What the exercise asks
For the data below, restate word for word only the lines from the line containing "right front paw: (235, 248)" through the line containing "left shoulder: (940, 362)", both ends included.

::::::::

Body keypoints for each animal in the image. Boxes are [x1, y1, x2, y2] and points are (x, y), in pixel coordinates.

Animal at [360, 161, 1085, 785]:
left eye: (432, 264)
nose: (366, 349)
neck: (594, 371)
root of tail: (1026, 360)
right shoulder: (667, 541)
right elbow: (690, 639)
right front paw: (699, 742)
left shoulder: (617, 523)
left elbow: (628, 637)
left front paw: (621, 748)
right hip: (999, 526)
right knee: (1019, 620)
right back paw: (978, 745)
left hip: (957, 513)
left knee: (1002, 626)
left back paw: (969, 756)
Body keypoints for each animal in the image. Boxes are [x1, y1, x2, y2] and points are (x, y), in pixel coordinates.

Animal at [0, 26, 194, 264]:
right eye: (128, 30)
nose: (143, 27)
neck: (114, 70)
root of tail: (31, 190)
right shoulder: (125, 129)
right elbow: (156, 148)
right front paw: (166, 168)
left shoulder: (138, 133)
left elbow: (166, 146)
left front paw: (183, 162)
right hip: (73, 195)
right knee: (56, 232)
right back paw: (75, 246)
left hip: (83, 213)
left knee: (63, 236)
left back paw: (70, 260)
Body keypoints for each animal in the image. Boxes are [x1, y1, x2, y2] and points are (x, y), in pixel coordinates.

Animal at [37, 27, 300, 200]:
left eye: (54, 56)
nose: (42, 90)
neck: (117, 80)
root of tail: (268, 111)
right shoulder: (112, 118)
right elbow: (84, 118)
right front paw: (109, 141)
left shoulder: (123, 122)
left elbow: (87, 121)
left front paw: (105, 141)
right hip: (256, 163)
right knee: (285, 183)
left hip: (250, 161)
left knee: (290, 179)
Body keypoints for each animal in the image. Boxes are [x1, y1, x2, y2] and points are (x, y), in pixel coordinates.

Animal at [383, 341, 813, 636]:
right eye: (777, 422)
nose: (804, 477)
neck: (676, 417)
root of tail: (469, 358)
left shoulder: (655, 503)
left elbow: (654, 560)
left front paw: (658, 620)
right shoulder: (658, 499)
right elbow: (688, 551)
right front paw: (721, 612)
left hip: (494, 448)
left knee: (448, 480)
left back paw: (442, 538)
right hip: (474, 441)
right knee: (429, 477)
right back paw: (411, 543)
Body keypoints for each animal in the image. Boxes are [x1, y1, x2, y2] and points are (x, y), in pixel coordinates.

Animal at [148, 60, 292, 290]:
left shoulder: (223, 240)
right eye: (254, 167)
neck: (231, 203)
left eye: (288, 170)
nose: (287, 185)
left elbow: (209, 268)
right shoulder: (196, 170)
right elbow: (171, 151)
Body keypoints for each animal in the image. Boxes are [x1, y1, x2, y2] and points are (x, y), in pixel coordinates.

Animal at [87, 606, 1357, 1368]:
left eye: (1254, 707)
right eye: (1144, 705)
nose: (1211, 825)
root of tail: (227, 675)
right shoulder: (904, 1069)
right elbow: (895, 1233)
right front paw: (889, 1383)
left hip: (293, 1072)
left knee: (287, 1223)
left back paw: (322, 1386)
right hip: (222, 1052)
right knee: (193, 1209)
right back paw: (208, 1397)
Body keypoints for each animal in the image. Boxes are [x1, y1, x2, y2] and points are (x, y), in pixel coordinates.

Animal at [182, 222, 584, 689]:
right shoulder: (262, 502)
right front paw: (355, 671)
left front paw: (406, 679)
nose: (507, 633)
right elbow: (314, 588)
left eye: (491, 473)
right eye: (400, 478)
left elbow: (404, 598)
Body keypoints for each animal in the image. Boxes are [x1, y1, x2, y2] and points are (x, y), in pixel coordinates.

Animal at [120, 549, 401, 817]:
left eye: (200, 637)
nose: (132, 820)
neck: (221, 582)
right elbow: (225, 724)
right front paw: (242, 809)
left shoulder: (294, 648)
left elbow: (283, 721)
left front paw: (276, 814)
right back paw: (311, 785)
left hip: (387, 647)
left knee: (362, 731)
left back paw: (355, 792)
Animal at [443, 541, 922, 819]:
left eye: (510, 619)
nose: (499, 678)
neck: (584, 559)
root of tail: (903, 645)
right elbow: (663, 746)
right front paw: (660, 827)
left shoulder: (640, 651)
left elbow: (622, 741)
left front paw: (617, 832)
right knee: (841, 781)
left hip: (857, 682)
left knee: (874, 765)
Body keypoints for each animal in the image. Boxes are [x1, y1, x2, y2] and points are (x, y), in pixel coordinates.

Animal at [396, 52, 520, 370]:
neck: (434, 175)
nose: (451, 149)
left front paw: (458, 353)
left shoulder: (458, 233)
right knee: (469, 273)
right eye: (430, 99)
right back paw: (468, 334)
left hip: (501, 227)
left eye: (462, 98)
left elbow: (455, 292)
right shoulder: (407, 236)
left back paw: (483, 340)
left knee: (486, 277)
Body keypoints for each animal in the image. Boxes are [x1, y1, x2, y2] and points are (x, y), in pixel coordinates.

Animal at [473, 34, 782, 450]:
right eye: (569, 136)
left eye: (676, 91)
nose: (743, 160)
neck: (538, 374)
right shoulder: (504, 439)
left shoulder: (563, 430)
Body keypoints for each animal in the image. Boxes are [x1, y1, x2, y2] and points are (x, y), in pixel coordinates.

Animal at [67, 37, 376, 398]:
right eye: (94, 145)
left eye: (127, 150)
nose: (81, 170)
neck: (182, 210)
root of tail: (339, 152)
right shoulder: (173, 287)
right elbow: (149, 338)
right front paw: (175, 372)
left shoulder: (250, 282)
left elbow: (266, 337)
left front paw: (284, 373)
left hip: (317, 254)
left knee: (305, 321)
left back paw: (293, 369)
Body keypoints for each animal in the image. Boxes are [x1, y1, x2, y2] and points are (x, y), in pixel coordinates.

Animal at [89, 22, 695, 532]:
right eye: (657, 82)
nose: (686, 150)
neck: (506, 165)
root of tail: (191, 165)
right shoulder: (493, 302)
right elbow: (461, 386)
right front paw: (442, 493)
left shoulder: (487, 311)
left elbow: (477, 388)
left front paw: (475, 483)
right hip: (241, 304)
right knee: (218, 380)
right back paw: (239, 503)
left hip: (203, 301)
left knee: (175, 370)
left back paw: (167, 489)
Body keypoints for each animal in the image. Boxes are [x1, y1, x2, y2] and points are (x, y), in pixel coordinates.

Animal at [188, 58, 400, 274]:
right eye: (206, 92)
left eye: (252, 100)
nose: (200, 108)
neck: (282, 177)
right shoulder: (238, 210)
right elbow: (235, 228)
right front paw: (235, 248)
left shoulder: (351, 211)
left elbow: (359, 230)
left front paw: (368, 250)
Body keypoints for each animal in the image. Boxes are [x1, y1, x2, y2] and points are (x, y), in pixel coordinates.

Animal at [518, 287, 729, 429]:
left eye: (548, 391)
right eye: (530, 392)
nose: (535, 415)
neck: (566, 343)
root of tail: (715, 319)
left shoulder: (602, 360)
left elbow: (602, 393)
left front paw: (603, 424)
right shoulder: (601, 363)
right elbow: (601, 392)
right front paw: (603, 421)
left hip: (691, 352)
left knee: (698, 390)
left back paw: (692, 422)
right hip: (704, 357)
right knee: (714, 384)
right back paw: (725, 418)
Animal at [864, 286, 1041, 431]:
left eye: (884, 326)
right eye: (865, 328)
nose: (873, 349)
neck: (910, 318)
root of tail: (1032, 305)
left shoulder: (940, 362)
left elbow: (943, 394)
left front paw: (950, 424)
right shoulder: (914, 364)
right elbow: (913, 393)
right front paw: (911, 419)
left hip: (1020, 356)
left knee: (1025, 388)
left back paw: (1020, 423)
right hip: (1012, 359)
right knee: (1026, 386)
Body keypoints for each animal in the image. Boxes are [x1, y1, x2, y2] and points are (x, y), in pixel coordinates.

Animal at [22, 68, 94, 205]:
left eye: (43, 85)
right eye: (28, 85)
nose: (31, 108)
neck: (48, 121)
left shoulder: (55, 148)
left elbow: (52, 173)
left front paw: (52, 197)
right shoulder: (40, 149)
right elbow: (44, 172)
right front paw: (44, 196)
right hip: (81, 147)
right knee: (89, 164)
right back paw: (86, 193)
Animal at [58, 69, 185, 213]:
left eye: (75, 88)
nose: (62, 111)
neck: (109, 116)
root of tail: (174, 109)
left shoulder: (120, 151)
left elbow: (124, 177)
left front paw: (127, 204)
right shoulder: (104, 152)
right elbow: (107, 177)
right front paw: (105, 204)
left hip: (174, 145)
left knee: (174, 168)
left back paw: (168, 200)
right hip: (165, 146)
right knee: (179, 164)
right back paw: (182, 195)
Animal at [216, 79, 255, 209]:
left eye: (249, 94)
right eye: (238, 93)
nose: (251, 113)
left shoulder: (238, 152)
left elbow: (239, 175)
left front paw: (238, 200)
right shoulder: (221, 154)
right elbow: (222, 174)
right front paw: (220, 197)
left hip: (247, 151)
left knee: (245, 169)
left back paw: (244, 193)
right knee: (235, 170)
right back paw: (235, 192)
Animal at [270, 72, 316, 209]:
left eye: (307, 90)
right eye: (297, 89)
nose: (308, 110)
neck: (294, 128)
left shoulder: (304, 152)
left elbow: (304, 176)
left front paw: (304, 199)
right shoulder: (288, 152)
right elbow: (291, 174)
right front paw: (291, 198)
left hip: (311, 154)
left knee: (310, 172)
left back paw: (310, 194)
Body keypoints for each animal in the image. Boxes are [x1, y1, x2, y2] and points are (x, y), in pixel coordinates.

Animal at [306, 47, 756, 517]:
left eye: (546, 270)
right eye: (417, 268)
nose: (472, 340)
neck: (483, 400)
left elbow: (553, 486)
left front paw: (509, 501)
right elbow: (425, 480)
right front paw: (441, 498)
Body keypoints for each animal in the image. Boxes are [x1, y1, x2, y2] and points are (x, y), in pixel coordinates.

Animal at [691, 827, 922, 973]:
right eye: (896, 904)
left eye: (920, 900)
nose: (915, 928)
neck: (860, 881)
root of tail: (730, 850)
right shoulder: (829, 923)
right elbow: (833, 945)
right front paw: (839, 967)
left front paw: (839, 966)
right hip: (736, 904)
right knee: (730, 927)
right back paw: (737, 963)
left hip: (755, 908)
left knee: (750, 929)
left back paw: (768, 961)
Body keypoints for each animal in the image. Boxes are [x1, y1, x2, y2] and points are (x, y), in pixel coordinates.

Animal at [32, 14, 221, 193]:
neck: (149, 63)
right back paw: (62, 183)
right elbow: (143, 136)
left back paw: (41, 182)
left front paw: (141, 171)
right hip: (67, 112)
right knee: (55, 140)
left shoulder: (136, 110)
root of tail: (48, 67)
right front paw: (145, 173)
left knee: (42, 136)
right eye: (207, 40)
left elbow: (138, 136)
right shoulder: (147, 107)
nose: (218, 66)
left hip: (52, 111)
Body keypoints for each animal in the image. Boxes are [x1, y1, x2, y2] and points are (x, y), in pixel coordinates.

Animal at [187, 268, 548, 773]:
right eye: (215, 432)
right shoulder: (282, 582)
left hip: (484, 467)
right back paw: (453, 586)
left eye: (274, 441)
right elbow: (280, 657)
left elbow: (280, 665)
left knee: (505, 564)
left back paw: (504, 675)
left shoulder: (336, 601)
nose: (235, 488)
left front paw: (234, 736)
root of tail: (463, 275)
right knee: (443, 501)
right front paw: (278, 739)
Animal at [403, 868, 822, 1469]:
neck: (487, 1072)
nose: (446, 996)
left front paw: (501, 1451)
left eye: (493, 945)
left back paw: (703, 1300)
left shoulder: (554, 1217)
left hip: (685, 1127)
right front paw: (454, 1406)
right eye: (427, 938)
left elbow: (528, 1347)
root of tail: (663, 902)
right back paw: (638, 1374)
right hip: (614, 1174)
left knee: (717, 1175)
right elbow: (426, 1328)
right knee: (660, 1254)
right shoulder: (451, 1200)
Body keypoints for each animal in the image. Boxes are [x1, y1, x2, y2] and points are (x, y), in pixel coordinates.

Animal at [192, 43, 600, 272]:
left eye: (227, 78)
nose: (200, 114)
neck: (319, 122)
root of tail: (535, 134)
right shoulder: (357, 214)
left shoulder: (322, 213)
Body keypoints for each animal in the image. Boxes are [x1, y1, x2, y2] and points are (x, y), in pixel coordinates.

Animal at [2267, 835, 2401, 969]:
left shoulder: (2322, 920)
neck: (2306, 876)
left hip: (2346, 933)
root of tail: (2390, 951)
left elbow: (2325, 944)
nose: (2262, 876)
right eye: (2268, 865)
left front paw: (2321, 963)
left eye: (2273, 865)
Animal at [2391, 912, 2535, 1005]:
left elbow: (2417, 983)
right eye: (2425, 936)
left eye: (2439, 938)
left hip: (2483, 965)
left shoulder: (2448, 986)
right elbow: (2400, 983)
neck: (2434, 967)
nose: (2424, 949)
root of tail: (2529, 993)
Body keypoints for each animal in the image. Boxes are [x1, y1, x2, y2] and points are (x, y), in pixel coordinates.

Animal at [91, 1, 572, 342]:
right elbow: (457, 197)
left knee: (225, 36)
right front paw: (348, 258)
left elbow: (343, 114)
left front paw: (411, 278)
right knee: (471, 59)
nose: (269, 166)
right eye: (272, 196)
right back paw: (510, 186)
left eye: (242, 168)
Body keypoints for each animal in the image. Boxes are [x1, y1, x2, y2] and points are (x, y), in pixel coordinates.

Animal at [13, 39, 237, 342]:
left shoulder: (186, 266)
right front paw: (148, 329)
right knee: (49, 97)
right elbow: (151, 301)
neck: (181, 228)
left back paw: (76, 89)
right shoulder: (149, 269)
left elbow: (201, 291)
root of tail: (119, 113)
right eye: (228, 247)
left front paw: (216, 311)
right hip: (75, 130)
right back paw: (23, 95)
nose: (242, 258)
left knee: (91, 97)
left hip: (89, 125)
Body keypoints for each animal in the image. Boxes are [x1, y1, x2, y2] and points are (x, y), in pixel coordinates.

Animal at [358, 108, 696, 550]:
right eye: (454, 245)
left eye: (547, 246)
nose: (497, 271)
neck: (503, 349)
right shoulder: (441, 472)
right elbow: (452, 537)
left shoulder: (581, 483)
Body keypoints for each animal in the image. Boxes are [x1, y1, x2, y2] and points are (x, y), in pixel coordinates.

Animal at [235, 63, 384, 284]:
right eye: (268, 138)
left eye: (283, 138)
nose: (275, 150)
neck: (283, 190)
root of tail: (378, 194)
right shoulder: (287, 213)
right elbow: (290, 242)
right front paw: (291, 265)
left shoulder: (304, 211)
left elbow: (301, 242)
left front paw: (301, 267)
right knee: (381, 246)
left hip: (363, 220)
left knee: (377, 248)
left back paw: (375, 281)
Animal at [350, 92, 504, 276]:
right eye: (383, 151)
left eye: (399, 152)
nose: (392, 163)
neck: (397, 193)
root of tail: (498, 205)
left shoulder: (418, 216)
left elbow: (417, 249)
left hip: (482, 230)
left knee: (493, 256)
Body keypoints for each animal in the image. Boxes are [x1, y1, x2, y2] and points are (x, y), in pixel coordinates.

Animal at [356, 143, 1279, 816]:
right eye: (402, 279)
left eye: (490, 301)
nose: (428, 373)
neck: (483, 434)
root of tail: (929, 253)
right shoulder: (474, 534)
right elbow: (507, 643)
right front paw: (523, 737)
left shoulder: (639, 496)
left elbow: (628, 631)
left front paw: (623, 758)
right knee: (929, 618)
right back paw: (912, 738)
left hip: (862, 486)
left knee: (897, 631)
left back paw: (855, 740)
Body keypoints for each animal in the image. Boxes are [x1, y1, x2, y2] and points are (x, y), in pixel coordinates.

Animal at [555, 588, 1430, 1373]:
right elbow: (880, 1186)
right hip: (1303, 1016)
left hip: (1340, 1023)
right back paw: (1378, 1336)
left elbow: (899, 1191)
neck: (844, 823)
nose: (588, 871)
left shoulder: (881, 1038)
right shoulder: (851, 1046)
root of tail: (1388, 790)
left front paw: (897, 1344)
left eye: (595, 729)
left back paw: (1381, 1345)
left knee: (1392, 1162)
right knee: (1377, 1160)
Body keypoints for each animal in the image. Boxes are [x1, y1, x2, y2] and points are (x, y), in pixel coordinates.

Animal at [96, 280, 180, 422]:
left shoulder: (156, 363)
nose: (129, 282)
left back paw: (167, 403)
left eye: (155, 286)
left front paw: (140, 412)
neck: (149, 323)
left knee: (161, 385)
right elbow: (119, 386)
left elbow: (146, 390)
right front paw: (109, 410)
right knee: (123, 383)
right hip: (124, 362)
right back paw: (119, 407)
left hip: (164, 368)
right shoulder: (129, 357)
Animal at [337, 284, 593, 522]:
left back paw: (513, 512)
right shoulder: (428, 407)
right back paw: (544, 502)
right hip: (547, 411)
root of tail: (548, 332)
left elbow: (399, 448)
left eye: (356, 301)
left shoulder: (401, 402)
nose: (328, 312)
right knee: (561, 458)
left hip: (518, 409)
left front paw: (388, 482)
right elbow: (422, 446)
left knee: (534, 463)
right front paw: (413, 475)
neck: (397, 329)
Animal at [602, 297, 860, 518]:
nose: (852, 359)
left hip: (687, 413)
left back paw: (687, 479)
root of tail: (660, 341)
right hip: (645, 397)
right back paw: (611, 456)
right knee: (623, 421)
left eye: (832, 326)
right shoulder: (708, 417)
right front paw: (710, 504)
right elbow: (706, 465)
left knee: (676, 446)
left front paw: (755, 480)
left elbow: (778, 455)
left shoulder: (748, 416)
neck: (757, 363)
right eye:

::::::::

Solved exercise
right front paw: (235, 248)
left shoulder: (351, 211)
left elbow: (359, 230)
left front paw: (368, 250)
Body keypoints for each animal in the image. Boxes are [x1, y1, x2, y2] and points are (x, y), in pixel coordinates.

Animal at [518, 287, 729, 429]:
left eye: (548, 391)
right eye: (530, 392)
nose: (535, 415)
neck: (566, 343)
root of tail: (715, 319)
left shoulder: (602, 360)
left elbow: (602, 393)
left front paw: (603, 424)
right shoulder: (601, 363)
right elbow: (601, 392)
right front paw: (603, 421)
left hip: (691, 352)
left knee: (698, 390)
left back paw: (692, 422)
right hip: (704, 357)
right knee: (714, 384)
right back paw: (725, 418)
Animal at [864, 286, 1041, 431]:
left eye: (884, 326)
right eye: (865, 328)
nose: (873, 349)
neck: (910, 318)
root of tail: (1032, 305)
left shoulder: (940, 362)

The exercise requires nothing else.